弾かれたように駆け出したクラリッサを追って、わたしはハンブルク城内を行く。目に飛び込んでくるのは、人狼を誘導するために設けられていたのだろうワイヤーやバリケードの残骸、そして積み上げられた人狼の亡骸。破損した刃物の欠片や武器と思われる物の残骸もところどころにあり、半人狼以外にも複数の人間が人狼と戦っていたのだなと、この時のわたしは考えていた。そこら中に散らばっていた武器の残骸を用いていた者が、たったひとりの赤衣兵だと知って驚愕するのは、この時点から言うと、もう少し先の話になる。

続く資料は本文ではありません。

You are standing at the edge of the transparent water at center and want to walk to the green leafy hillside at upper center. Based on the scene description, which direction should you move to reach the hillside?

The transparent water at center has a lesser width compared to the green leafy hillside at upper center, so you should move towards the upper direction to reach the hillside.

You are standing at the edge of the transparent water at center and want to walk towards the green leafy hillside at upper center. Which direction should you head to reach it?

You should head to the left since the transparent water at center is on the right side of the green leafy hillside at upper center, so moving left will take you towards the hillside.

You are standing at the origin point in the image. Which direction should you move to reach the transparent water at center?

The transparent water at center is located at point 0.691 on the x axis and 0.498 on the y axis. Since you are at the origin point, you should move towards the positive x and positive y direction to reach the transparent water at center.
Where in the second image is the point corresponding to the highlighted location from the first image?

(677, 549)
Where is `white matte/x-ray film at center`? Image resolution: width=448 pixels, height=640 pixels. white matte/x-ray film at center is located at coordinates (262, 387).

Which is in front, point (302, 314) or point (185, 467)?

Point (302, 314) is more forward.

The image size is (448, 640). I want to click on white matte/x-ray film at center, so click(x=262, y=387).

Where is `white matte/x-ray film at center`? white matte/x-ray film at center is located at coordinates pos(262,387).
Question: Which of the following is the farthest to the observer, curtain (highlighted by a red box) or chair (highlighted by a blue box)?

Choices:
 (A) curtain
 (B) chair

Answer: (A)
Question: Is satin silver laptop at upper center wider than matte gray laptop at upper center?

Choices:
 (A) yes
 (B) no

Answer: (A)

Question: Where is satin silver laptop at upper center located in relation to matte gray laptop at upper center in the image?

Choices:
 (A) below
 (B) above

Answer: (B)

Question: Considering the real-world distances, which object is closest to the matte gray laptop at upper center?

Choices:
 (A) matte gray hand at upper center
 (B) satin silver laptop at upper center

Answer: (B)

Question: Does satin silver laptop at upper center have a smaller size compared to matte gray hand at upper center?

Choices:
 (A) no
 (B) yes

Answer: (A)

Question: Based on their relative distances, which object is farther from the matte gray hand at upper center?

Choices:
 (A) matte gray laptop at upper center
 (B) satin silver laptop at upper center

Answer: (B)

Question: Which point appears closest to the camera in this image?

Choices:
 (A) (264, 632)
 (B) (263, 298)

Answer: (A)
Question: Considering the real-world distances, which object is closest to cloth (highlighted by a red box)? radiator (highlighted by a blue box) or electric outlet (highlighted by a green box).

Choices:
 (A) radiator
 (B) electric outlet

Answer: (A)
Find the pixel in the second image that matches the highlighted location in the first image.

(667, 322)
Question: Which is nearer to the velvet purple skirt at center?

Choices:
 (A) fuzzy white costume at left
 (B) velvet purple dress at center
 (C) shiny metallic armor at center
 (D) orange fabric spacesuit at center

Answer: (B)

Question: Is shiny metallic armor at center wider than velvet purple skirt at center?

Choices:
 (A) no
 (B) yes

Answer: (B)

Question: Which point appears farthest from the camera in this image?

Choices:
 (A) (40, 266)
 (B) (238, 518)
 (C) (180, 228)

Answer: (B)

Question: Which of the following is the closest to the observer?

まるで迷路のような廃墟の群れを抜けて、たどり着いた先は人の生活の匂いが染みた建物だった。多くの人間が寝起きする場所、宿舎というものだろうか。クッリッサはその裏口を叩き壊さんばかりの勢いで開けて建物の中へと消えてゆく。続いて中に入ろうとして、わたしも彼女の感じていたものに気付いた。血の匂いだ。人間の血ではない、半人狼の血の匂い。赤衣隊の誰かが負傷したのだ。
恐る恐る、裏口から宿舎の中へと足を踏み入れる。暗い通路を進んですぐ、クラリッサの小さな背中があった。その向こう側はエントランスになっているようで、多くの人の匂いと、血に塗れているのであろう赤衣の少女の匂いがあった。わたしは、クラリッサの後ろからその光景を見る。
「……アリス、よく戻った。……すまない」
声の主は赤衣の少女、銀髪に軍帽を被った少女のものだ。名前は確かハンナだったはずだ。その横顔には疲労が浮かび、声はひどく憔悴してしまっている。ハンナは苦しげに、絞り出すように声をつくる。
「リゼの元に増援を送る事は出来なくなった」
ハンナは負傷した少女の傍らに寄り添い、手当を続けながら状況を言葉にする。クラリッサの方を向く事はない。
「マルグリットが、重症だ」
担架の上に乗せられたまま複数人の兵科に手当されているのは、長い黒髪を持つ背の高い少女だった。呼気も心音も、今にも消えてしまいそうに弱々しく、意識を失った頬は死人のように白かった。